Carl Ekern

No. 55
- Position: Linebacker

Personal information
- Born: May 27, 1954 Richland, Washington, U.S.
- Died: August 1, 1990 (aged 36) Kern County, California, U.S.
- Listed height: 6 ft 3 in (1.91 m)
- Listed weight: 223 lb (101 kg)

Career information
- High school: Fremont (CA)
- College: San Jose State
- NFL draft: 1976: 5th round, 128th overall pick

Career history
- Los Angeles Rams (1976–1988);

Awards and highlights
- Pro Bowl (1986);

Career NFL statistics
- Sacks: 2
- Interceptions: 5
- Fumble recoveries: 5
- Stats at Pro Football Reference

= Carl Ekern =

American football player (1954–1990)

Carl Frederick Ekern (May 27, 1954 – August 1, 1990) was a National Football League (NFL) linebacker.

==Biography==
Ekern was born in Richland, Washington. He attended Fremont High School in Sunnyvale, California. Ekern was a graduate of San Jose State University and played professional football from 1976 to 1988 for the Los Angeles Rams. He appeared in the 1986 Rams promotional video, Let's Ram It, under the name of "Carl E, General of the D."

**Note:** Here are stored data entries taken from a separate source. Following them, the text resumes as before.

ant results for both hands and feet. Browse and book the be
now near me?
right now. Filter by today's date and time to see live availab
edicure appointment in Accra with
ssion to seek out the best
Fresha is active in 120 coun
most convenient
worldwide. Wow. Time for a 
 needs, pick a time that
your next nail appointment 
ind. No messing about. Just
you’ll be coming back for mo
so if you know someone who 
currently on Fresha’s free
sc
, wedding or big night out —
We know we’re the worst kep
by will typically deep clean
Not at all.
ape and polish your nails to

Ekern died of head injuries on August 1, 1990, when the Jeep he was driving ran off a highway near the Kern County town of Ridgecrest, California. At the time of the accident, Ekern was en route to Minden, Nevada, where he was a volunteer counselor and coach at the Rite of Passage, a camp for juvenile delinquents. The camp is located about 15 miles east of Lake Tahoe.

==Carl Ekern Spirit of The Game Award==
The Carl Ekern award, honoring the former Rams linebacker, is the Los Angeles Rams award
given to the player who best exemplifies sportsmanship, work ethic, and commitment to his teammates.